On ne peut sanctionner un club de football exprimant des doutes sur l'impartialité de l’arbitre car cela relève de la libre critique. En revanche, des accusations fausses de corruption et de manipulation doivent être sanctionnées.
L'affaire concerne les procédures disciplinaires engagées par le conseil de discipline de la Fédération portugaise de football contre le Porto Football Club, son directeur de la communication et son président, qui se sont vu infliger des amendes à la suite de critiques qu’ils avaient formulées dans les médias au sujet des performances de certains arbitres et du système d’arbitrage dans son ensemble.
Dans un arrêt de chambre du 7 juillet 2026 dans l’affaire de Carvalho Marques et autres c/ Portugal (requêtes n° 29703/19, 29978/19, 34185/19, 37235/19, 47902/20 et 3708/22), la Cour européenne des droits de l’Homme dit, à l’unanimité, qu’il y a eu :
- violation de l’article 10 (liberté d’expression) de la Convention européenne des droits de l’Homme à l’égard du Porto Football Club dans la requête n° 47902/20 ;
- non-violation de l’article 10 relativement aux autres requêtes.
Dans la requête n° 47902/20, la déclaration de la société requérante ne concernait qu’une allégation de défaut d’impartialité d’un arbitre.

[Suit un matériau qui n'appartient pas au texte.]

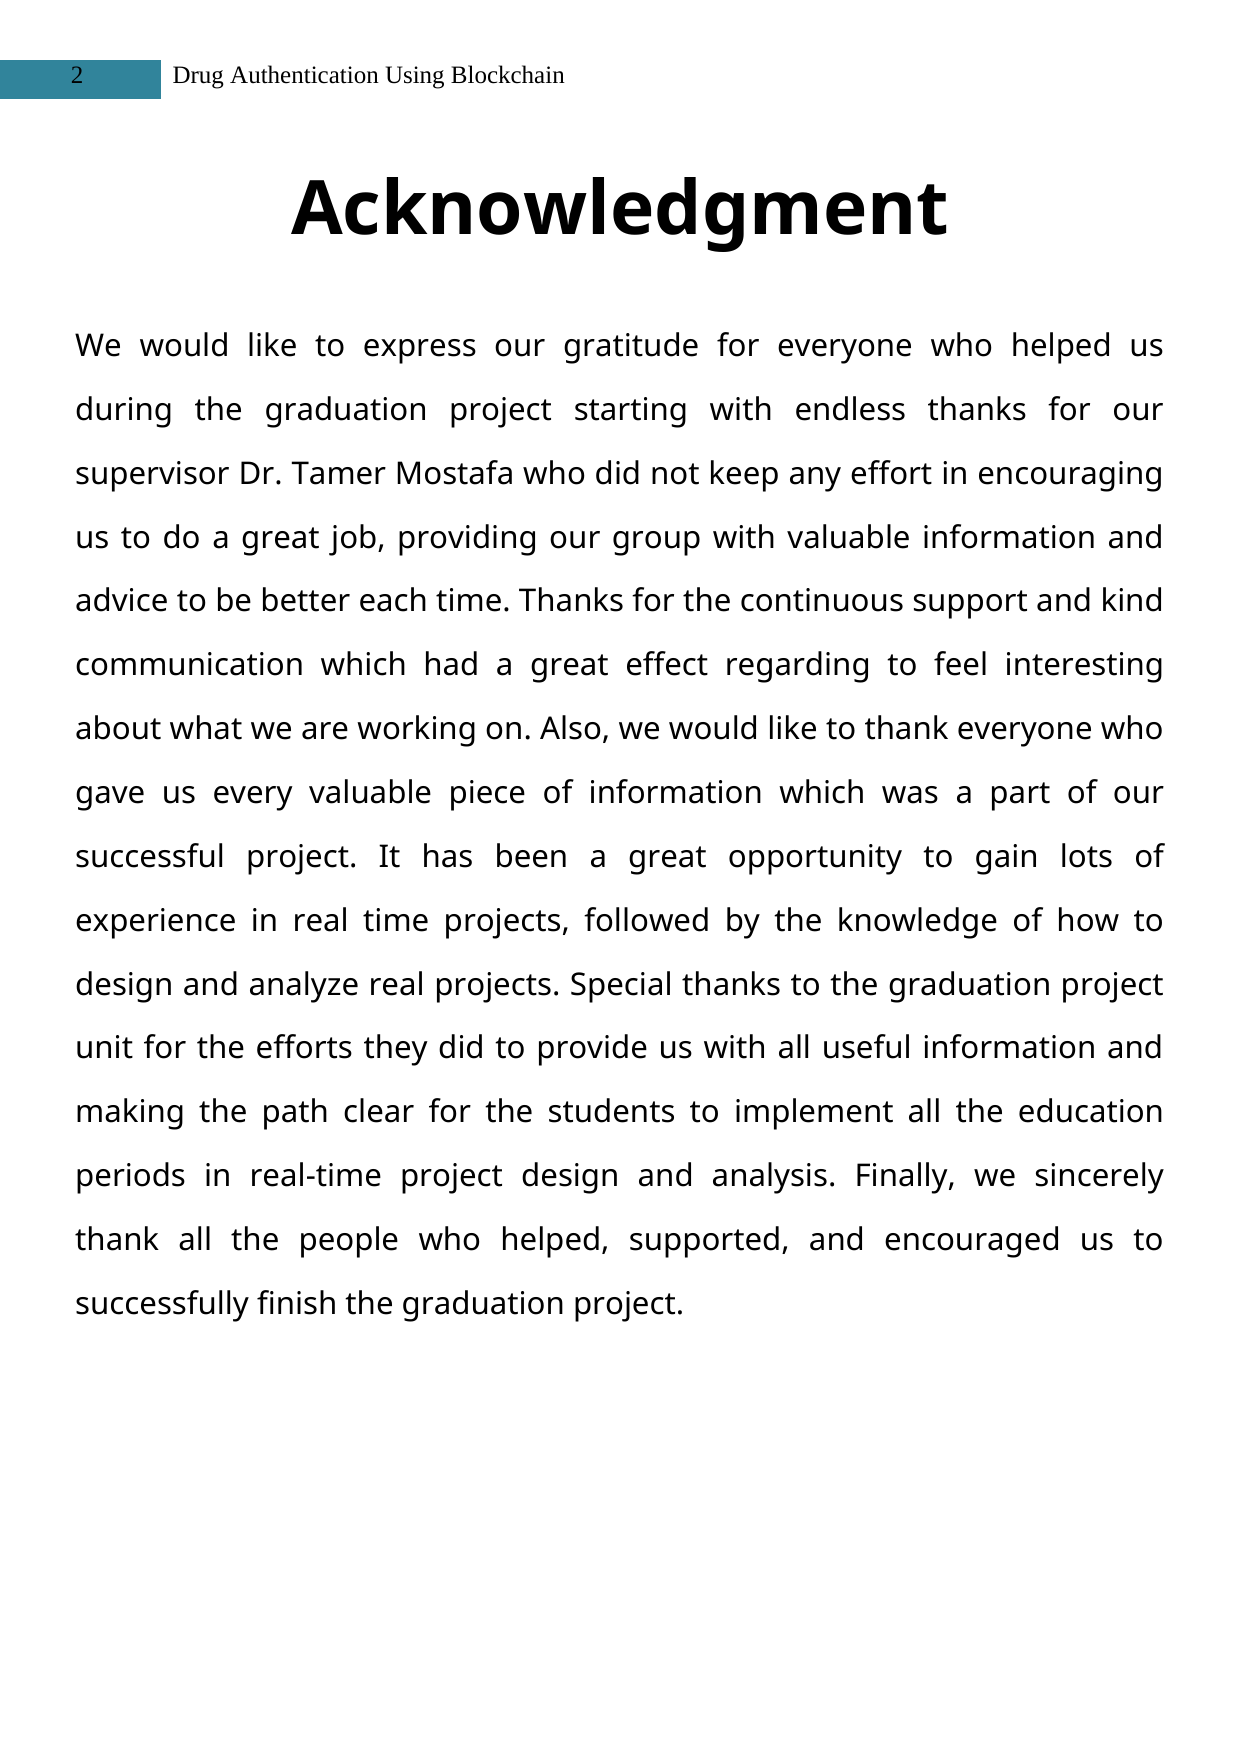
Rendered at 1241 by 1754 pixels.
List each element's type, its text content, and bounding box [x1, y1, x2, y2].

text We would like to express our gratitude for everyone who helped us during the graduation project starting with endless thanks for our supervisor Dr. Tamer Mostafa who did not keep any effort in encouraging us to do a great job, providing our group with valuable information and advice to be better each time. Thanks for the continuous support and kind communication which had a great effect regarding to feel interesting about what we are working on. Also, we would like to thank everyone who gave us every valuable piece of information which was a part of our successful project. It has been a great opportunity to gain lots of experience in real time projects, followed by the knowledge of how to design and analyze real projects. Special thanks to the graduation project unit for the efforts they did to provide us with all useful information and making the path clear for the students to implement all the education periods in real-time project design and analysis. Finally, we sincerely thank all the people who helped, supported, and encouraged us to successfully finish the graduation project. [75, 323, 1165, 1323]
text Acknowledgment [75, 154, 1165, 257]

Rien dans ces déclarations ne laissait entendre que l’arbitre avait été corrompu afin de truquer le résultat du match. Selon la Cour, ces déclarations étaient des jugements de valeur concernant les performances d’un arbitre, communément exprimés dans le contexte des compétitions de football et qui restaient dans les limites de la critique admissible.
La Cour conclut à la violation de l’article 10 de la Convention à l’égard de la société requérante
En revanche, dans les autres requêtes, les requérants n’ont produit aucun élément de nature à étayer les accusations de corruption et de manipulation de match qu’ils avaient formulées. Les déclarations en cause s’analysaient en des jugements de valeur dépourvus d’une base factuelle suffisante.